Credit bureaus in South Africa

A guide to the credit bureaus in South Africa

If you are wanting to take a bond out on a house or finance a car, you need to have a good credit score, lenders will ask one or more of these bureaus for information about you before accepting your credit application To make sure your credit score is healthy you need to check with South Africa’s 4 main credit bureaus. These include:

  1. Experian
  2. TransUnion
  3. Compuscan (now owned by Experian)
  4. XDS

What is a credit bureau?

Credit bureaus in South Africa are the ultimate guides to your credit report. You can compare your credit report pulled from all 4 of South Africa’s main credit bureaus in an understandable format to show you what you need to do to better your credit status.

They get their information from lenders and other sources. These lenders will also ask the credit bureaus for information about you before they decide to lend you their money. Therefore, you want to make sure you understand your credit report.

Different creditors refer to different bureaus so each one will have different information about you. Therefore, you should know what all 4 of your credit reports look like.

How do you check your credit score?

  1. Experian

  • Access to one free report per year through Experian’s CreditExpert service
  • Or pay R21 for a month’s subscription or R145 for a yearly subscription.
  • Their score ranges from 0-705
  1. TransUnion

  • You can get access to your report once a year for free
  • After your one free report you will have to pay R40 for one report or you can pay R40 per month for a subscription
  • The score ranges from 0-999
  1. XDS

  • Credit4Life lets you get 30 days free access to your XDS report
  • Or you can join the Credit4Life consumers club which gives you access to your report for R99 annually.

You are legally allowed access to your credit report for free once a year from each credit bureau as per the National Credit Act. Once you have looked at your credit reports you will now know what you can do to improve your score. This will help you to keep onto of your finances.

If you have a poor credit score, check out our article on ways to improve it.

What is a credit report?

A detailed report of an individuals’ credit history prepared by the credit bureaus.
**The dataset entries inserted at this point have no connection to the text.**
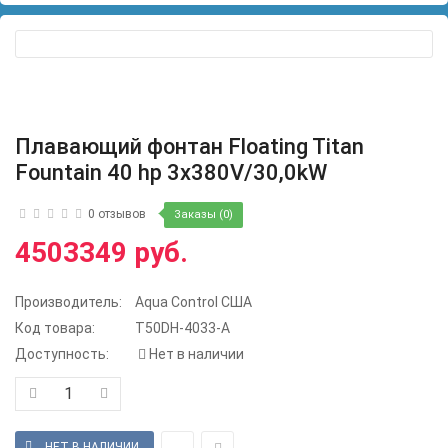
Плавающий фонтан Floating Titan
Fountain 40 hp 3x380V/30,0kW
0 отзывов
Заказы (0)
4503349 руб.
Производитель:
Aqua Control США
Код товара:
T50DH-4033-A
Доступность:
Нет в наличии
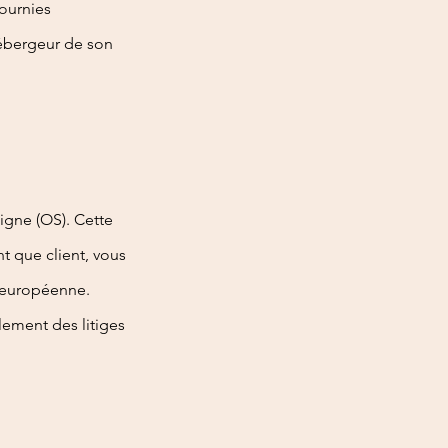
fournies
ébergeur de son
igne (OS). Cette
nt que client, vous
n européenne.
lement des litiges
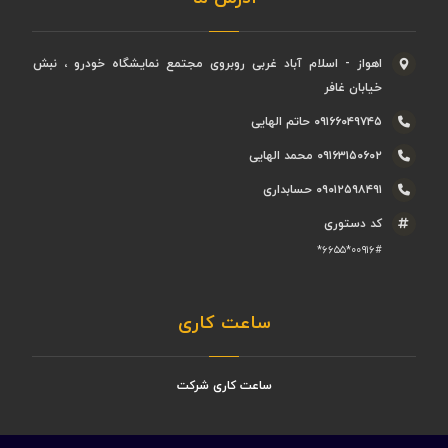
اهواز - اسلام آباد غربی روبروی مجتمع نمایشگاه خودرو ، نبش
خیابان غافر
۰۹۱۶۶۰۴۹۷۴۵ حاتم الهایی
۰۹۱۶۳۱۵۰۶۰۲ محمد الهایی
۰۹۰۱۲۵۹۸۴۹۱ حسابداری
کد دستوری
۰۰۹۱۶#*۶۶۵۵*
ساعت کاری
ساعت کاری شرکت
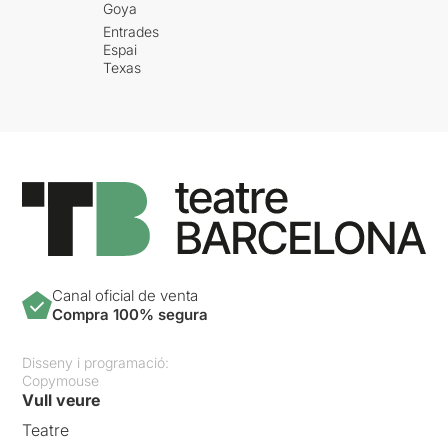
Goya
Entrades
Espai
Texas
Canal oficial de venta
Compra 100% segura
Disseny i programació:
Copymouse
Vull veure
Teatre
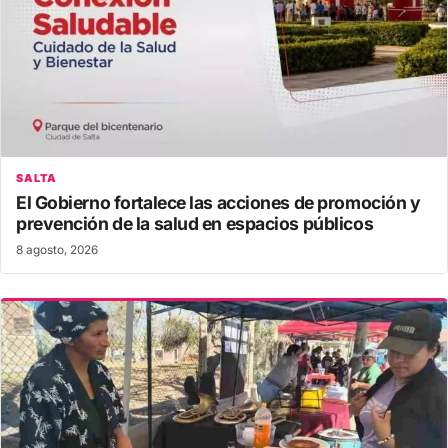
SALTA
El Gobierno fortalece las acciones de promoción y
prevención de la salud en espacios públicos
8 agosto, 2026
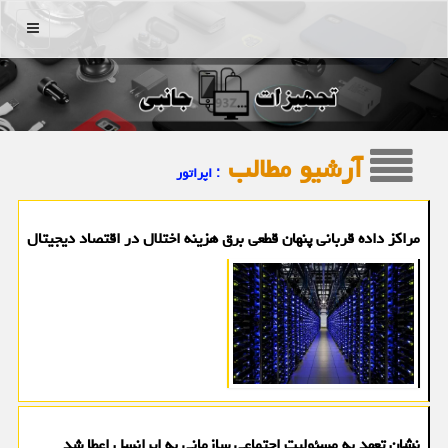
منو
آرشیو مطالب
: اپراتور
مراکز داده قربانی پنهان قطعی برق هزینه اختلال در اقتصاد دیجیتال
نشان تعهد به مسئولیت اجتماعی سازمانی به ایرانسل اعطا شد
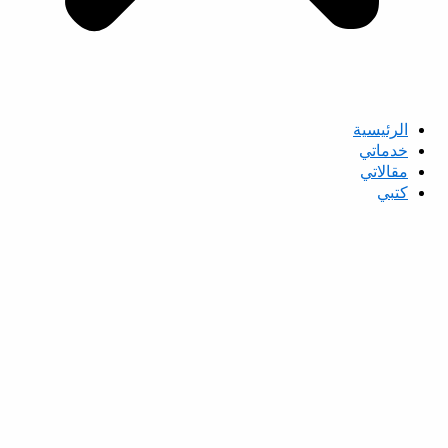
الرئيسية
خدماتي
مقالاتي
كتبي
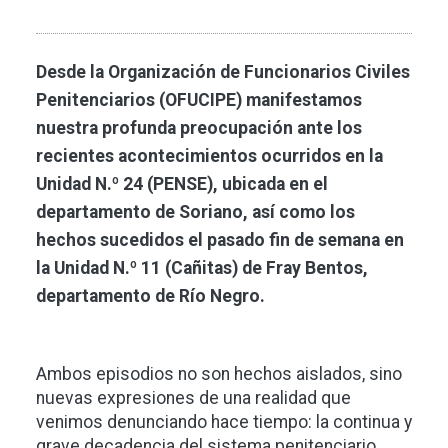
Desde la Organización de Funcionarios Civiles
Penitenciarios (OFUCIPE) manifestamos
nuestra profunda preocupación ante los
recientes acontecimientos ocurridos en la
Unidad N.º 24 (PENSE), ubicada en el
departamento de Soriano, así como los
hechos sucedidos el pasado fin de semana en
la Unidad N.º 11 (Cañitas) de Fray Bentos,
departamento de Río Negro.
Ambos episodios no son hechos aislados, sino
nuevas expresiones de una realidad que
venimos denunciando hace tiempo: la continua y
grave decadencia del sistema penitenciario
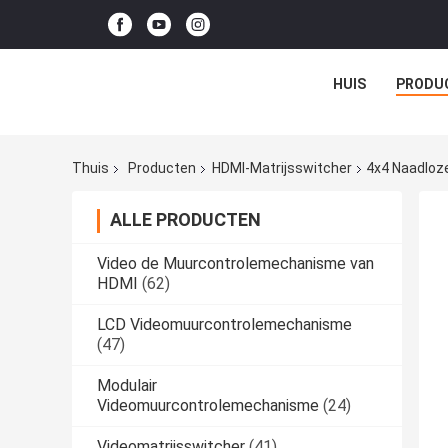
HUIS
PRODU
Thuis
Producten
HDMI-Matrijsswitcher
4x4 Naadloz
ALLE PRODUCTEN
Video de Muurcontrolemechanisme van
HDMI
(62)
LCD Videomuurcontrolemechanisme
(47)
Modulair
Videomuurcontrolemechanisme
(24)
Videomatrijsswitcher
(41)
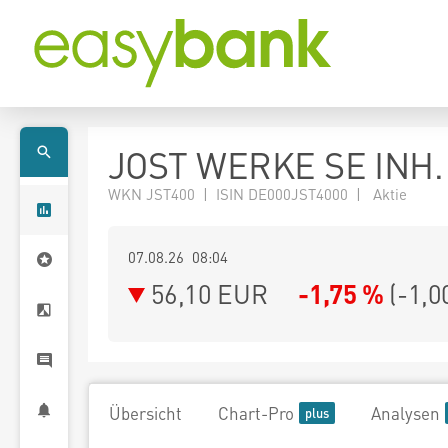
JOST WERKE SE INH. 
WKN JST400 | ISIN DE000JST4000 | Aktie
07.08.26 08:04
56,10
EUR
-1,75 %
(
-1,0
Übersicht
Chart-Pro
Analysen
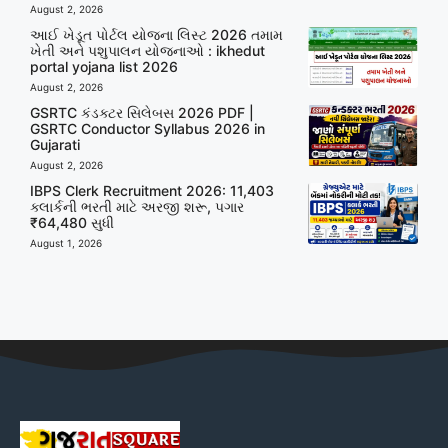
August 2, 2026
આઈ ખેડૂત પોર્ટલ યોજના લિસ્ટ 2026 તમામ
ખેતી અને પશુપાલન યોજનાઓ : ikhedut
portal yojana list 2026
August 2, 2026
GSRTC કંડક્ટર સિલેબસ 2026 PDF |
GSRTC Conductor Syllabus 2026 in
Gujarati
August 2, 2026
IBPS Clerk Recruitment 2026: 11,403
ક્લાર્કની ભરતી માટે અરજી શરૂ, પગાર
₹64,480 સુધી
August 1, 2026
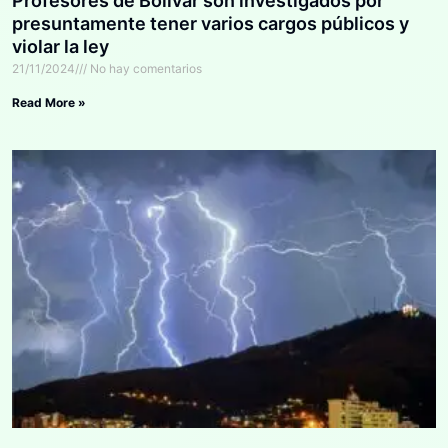
Profesores de Bolívar son investigados por
presuntamente tener varios cargos públicos y
violar la ley
21/11/2024
No hay comentarios
Read More »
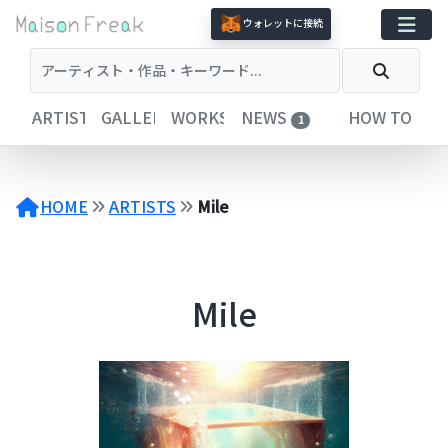
コ
ウォレットに接続
ン
テ
ン
ツ
ARTISTS
GALLERIES
WORKS
NEWS
HOW TO
1
へ
ス
キ
ッ
HOME
ARTISTS
Mile
プ
Mile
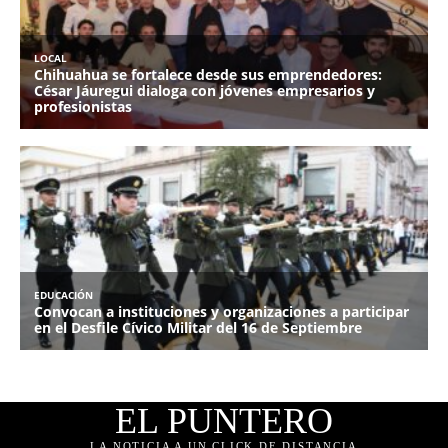
EL PUNTERO
LA NOTICIA A UN CLICK DE DISTANCIA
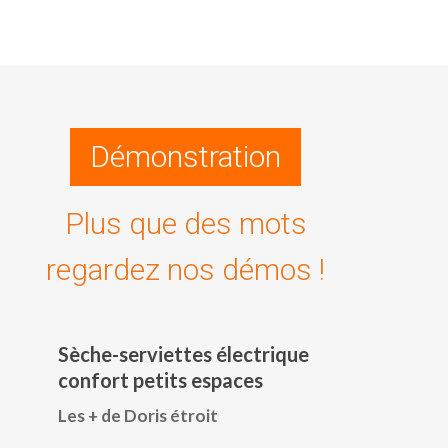
Démonstration
Plus que des mots
regardez nos démos !
Sèche-serviettes électrique
confort petits espaces
Les + de Doris étroit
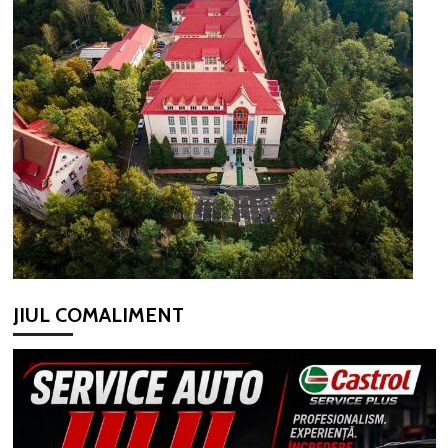
JIUL COMALIMENT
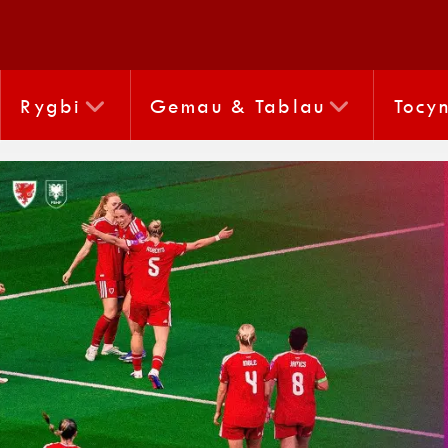
Rygbi
Gemau & Tablau
Tocy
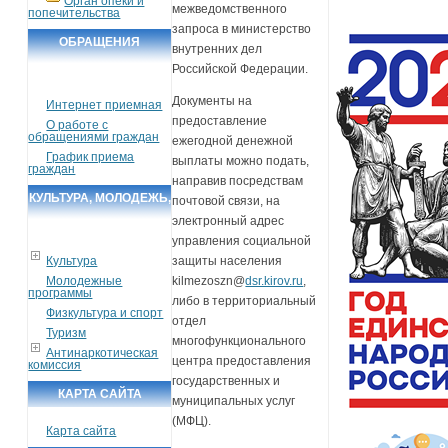
Орган опеки и
межведомственного
попечительства
запроса в министерство
ОБРАЩЕНИЯ
внутренних дел
ГРАЖДАН
Российской Федерации.
Документы на
Интернет приемная
предоставление
О работе с
обращениями граждан
ежегодной денежной
График приема
выплаты можно подать,
граждан
направив посредствам
КУЛЬТУРА, МОЛОДЕЖЬ,
почтовой связи, на
электронный адрес
СПОРТ, ТУРИЗМ
управления социальной
Культура
защиты населения
Молодежные
kilmezoszn@
dsr.kirov.ru
,
программы
либо в территориальный
Физкультура и спорт
отдел
Туризм
многофункционального
Антинаркотическая
центра предоставления
комиссия
государственных и
КАРТА САЙТА
муниципальных услуг
(МФЦ).
Карта сайта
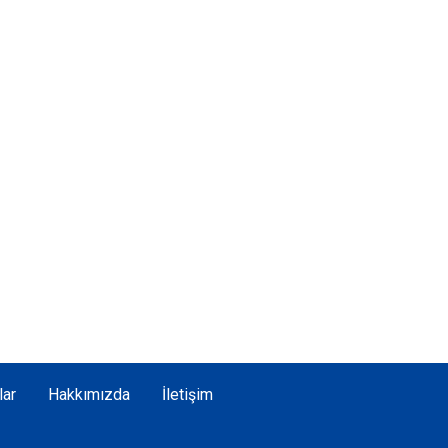
lar
Hakkımızda
İletişim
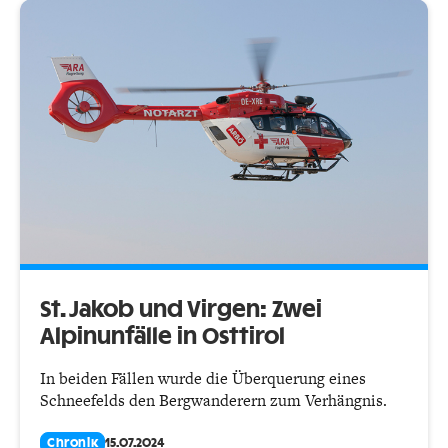
St. Jakob und Virgen: Zwei
Alpinunfälle in Osttirol
In beiden Fällen wurde die Überquerung eines
Schneefelds den Bergwanderern zum Verhängnis.
Chronik
15.07.2024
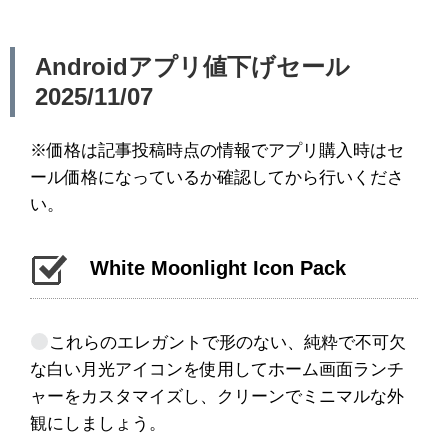
Androidアプリ値下げセール
2025/11/07
※価格は記事投稿時点の情報でアプリ購入時はセ
ール価格になっているか確認してから行いくださ
い。
White Moonlight Icon Pack
これらのエレガントで形のない、純粋で不可欠
な白い月光アイコンを使用してホーム画面ランチ
ャーをカスタマイズし、クリーンでミニマルな外
観にしましょう。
The report is used to determine a loan applicants creditworthiness.
What does it include?
  • Current and previous addresses
  • Employment history
  • Number & type of accounts that are in arrears or in good standing
  • Date accounts were opened
  • Your credit report also lists credit enquiries and details of any accounts handed over
  • for collection and any judgements that are against you
Who looks at your report?
  • Current & potential credit providers
  • Insurance companies
  • Rental property landlords
  • Potential employers
  • Debt collectors
  • Utility providers – cell phone, prepaid electricity etc
Why is it important?
A good credit rating is important for everyone.
A solid credit history and credit rating impacts your life now and in the future:
  • Buying a house
  • Buying a car
  • Starting a business
  • Getting a job
  • Getting lower interest rates

Really look at your report.

  • Which accounts have you not been paying? Don’t shy away from it. Pay the full instalment owing on each of your accounts on time, every month. If you really can’t make the payment, contact all your creditors to make a payment arrangement.
  • Review the debt you have, try to keep your use of credit facilities to less than 35% of the limit given to you. So, if you have a store card of R1,000 try to maintain the balance to under R350 if you cannot make it zero.

  • Do you have judgements or administration orders issued? If yes take active steps to pay outstanding amounts in full as per 1. This information can be removed from your credit profile once paid.

  • Try to maintain a healthy mix of credit. (i.e. home loans, vehicle finance, service contracts, cell phone accounts as well as store and credit cards if needed). This will help establish a strong credit history if balances are not overdue. Watch the number of account applications and enquiry activity. Too many simultaneous applications indicate there is a change to financial circumstances and can indicate a level of distress.

  • Lastly, check your credit report and score regularly. Contact the credit bureaux straight away to dispute any inaccuracies or likely identify theft.
If you follow these pointers, you’ll see a difference in your report.